*Consegne*.
a. Elenca tutte le località e le regioni geografiche nominate nell'articolo sulla bambina maltrattata.
b. Stabilisci se ciascuna affermazione concorda con l'articolo sulla bambina maltrattata: (i) la bambina ha otto anni e mezzo; (ii) sono stati i vicini di casa a scoprire per primi che in famiglia qualcosa non funzionava; (iii) l'affidamento alla famiglia del Mendrisiotto è avvenuto nel 2010. Per ogni risposta riporta le parole decisive dell'articolo.
c. Prosegui l'articolo sulla bambina maltrattata dopo la sua ultima frase.

*Brano da leggere*.
──────

MENDRISIO – Emergono nuovi particolari inquietanti sul caso della bambina maltrattata nel Mendrisiotto e tolta dalle autorità alla famiglia affidataria. La mamma affidataria, in particolare, avrebbe fatto parte dell’Associazione famiglie diurne del Mendrisiotto e, per un breve periodo, anche della Leche League, associazione che si occupa di consulenza per l’allattamento al seno. A scoprire che qualcosa in famiglia non funzionava erano stati i docenti della scuola elementare che la bimba frequentava. Alcuni lividi sulla piccola rappresentavano un indizio preoccupante. Ma in realtà, stando ad alcuni testimoni, sembra che altre segnalazioni erano già giunte in precedenza all’Ufficio competente. Da parte di persone che avevano capito che in quella casa non tutto andava per il verso giusto.     

Donna in gamba - Destino beffardo per questa bambina di soli 8 anni e mezzo. Perché era già stata tolta ai suoi genitori naturali, tossicodipendenti, dopo essere stata costretta ad assistere a scene di violenza. La bambina aveva vissuto per alcuni periodi presso la Casa Santa Elisabetta di Besso e, successivamente, presso la Culla Arnaboldi di Molino Nuovo. Nel 2010, con l’affidamento a una famiglia del Mendrisiotto, il suo calvario sembrava essere finito. La madre affidataria, già mamma di tre figli, era da molti ritenuta una donna in gamba e portata per la cura di bambini. Invece, qualcosa è evidentemente andato storto.

──────

*Materiale raccolto*.
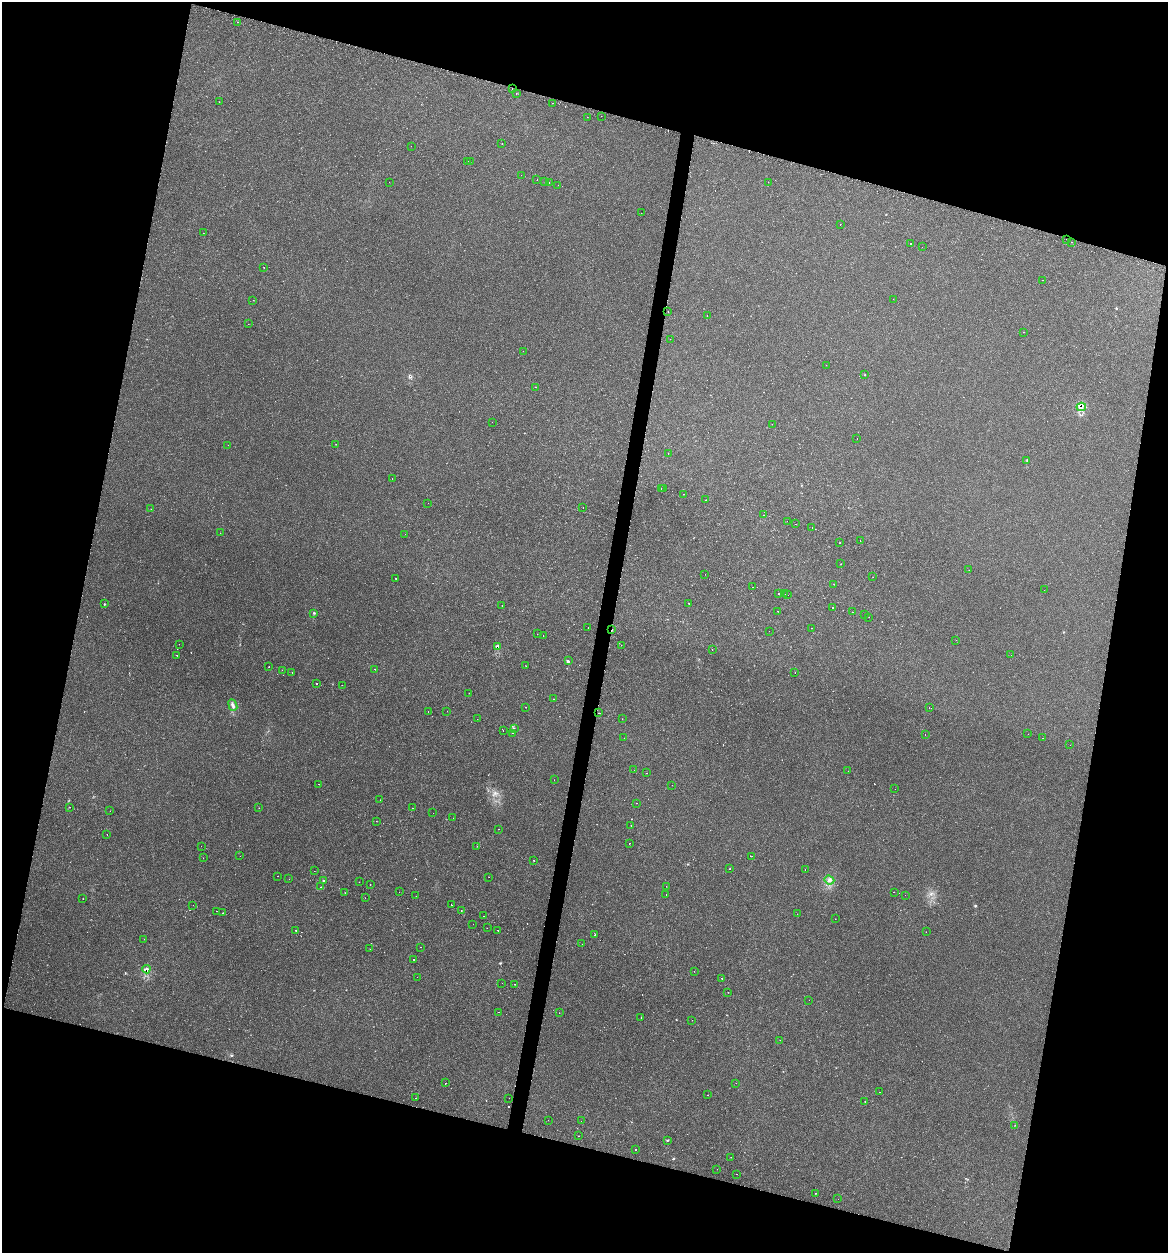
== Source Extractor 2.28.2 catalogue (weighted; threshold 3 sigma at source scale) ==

──────

*Soluzioni*.
a. Mendrisio, Mendrisiotto, Besso, Molino Nuovo

b.
(i) Sì: "questa bambina di soli 8 anni e mezzo".
(ii) No: "A scoprire che qualcosa in famiglia non funzionava erano stati i docenti della scuola elementare che la bimba frequentava."
(iii) Sì: "Nel 2010, con l’affidamento a una famiglia del Mendrisiotto".

c.
Misura temporanea - In Ticino sono circa 140 gli affidi famigliari. “Per definizione – spiega Roberto Sandrinelli della Divisione dell’azione sociale e delle famiglie – si tratta di una misura temporanea. Lo scopo dovrebbe sempre essere quello di fare in modo che il bambino ritorni, se possibile, nella propria famiglia naturale. Nel 30-40% dei casi ci riusciamo. Per quanto riguarda le altre situazioni, o si procede a un affido a lungo termine, oppure, in seguito, a un’adozione. Pochissime volte si è costretti a fare dietrofront e a revocare un affidamento”.

Verifica di idoneità - È successo però nella famiglia del Mendrisiotto, coinvolgendo una bambina che aveva già diverse sofferenze alle spalle. Sandrinelli, pur non sbilanciandosi sulla questione spiega: “Una famiglia per prendere un bambino in affidamento deve essere autorizzata. Ci devono essere delle condizioni quadro e la verifica viene fatta da assistenti sociali, psicologi, esperti. Se la famiglia è idonea, occorre in seguito abbinarla a un bambino. Il tutto avviene in maniera mirata, considerando le caratteristiche di entrambe le parti in causa”.

Controlli regolari - Dal momento che il minore è affidato a una nuova famiglia, scatta la procedura di vigilanza. “Tutti gli affidi famigliari – fa notare Sandrinelli – sono sottoposti a vigilanza da parte dell’ufficio competente. Nelle situazioni in cui ci arrivano segnalazioni particolari, si cerca di andare a fondo, di capire come mai le cose non vanno. Lo ripeto, sono rarissimi i casi in cui le cose non vanno e l’affidamento cade”.